MR: Right and doing something that may pander to people and attempt to meet their expectations maybe isn’t the most respectful way of approaching the property and addressing your audience. Because like I've described, your characters feel real, the environments and story are captivating, you’ve explained to me how people have said that it helped them, and that’s because it was all coming from a very personal place and a place that you put a lot of thought into…

SG: Yeah, I think that is why people have connected with it so much. Because it feels like a personal thing, and that’s because it is. I’ve put a lot of my feelings into it. And I think I think that comes through because I wasn't trying to manufacture something. 

MR: I’d like to rewind a little bit and bring the conversation back to ghosts. When characters die in the game, they really don’t go away. When they die, they just continue in a new form. Why did you have characters like Larry continue to be playable characters in the game even after they die? And why do ghosts play such an important role in the game? 
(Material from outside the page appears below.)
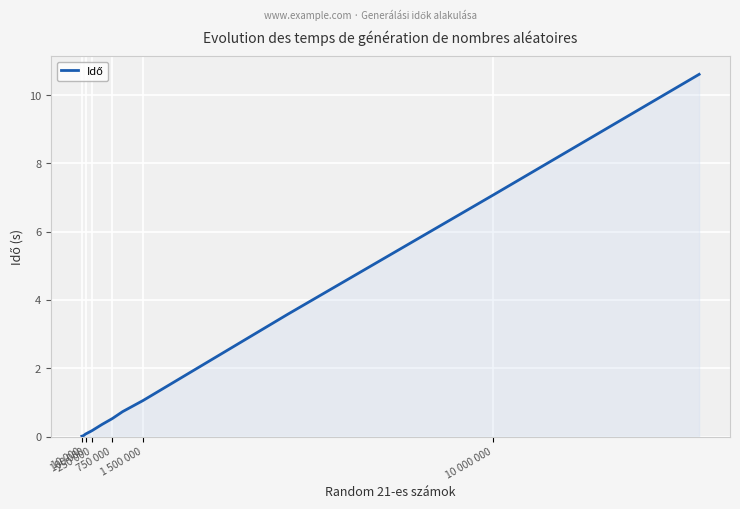

What is the greatest value displayed?

10.6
SG: I think it goes back to my fascination with the unknown or the paranormal. And I think something deep inside me, even though it's kind of a dark subject, it's also hopeful. Part of me does hope that there is something after this life. Like when we die that we can continue on in some way. So, I think it's that hope inside of it.

MR: Does it also have something to do with the fact that after somebody dies, they still kind of live on in the memory of the people who knew them in life? Was that something that factored in as well? 

SG: For sure. And that is a theme too. Like, Sal dealing with the death of his mom. It's not touched on too much in the game, but you can tell it's something that impacts him. And even though you don't see her in ghost form, you can tell that he still keeps her memory.

MR: Switching gears a bit, I’d like to talk about the music in the game while I still have you. I really loved the score you wrote and performed. There were parts that are very grungy and then there were parts that are very strange and sort of experimental, and they all really add to the atmosphere of the game. Like, even when I had been listening to the score in the Addison Apartment, or other locations, for an hour or more, it would still feel effective at setting the mood for that space. 

SG: Yeah, it's kind like the same thing with the writing where I never really wrote music before. I was in a couple metal bands in high school, but that's pretty much the extent of my music background. So writing… however many tracks… I think there's over 40, it was definitely new for me, and I just drew on things I liked. And the big thing I did was to just think about the area of the game where the music was going to be, and the feeling I wanted to convey. So, like, upstairs, on the fifth floor, has a bit more of an eerie, unsettling vibe to it. And then when you're exploring on the lower levels of Addison Apartments, it's like a little grungy, rockin’ kind of vibe, but like low-key. And then for like, the weirder parts… I’m not sure where I drew inspiration from for those… I think I was going for an Annihilation or Under the Skin vibe, those kind of odd, synthy, creepy scores. I think I drew some inspiration from that kind of stuff. So yeah, for me, it was mainly just trying to think of what feeling I wanted to convey or what the vibe was supposed to be in that part of the game, and just kind of playing to that.

MR: Well, like I said, it was very effective. I did not like going up on the fifth floor of the Addison Apartments. And it was specifically because of the score. It reminded me of when I would go to places that I knew I shouldn’t be as a kid, and just being terrified of what I would find there.

SG: That's great to hear because that's exactly what I was going for.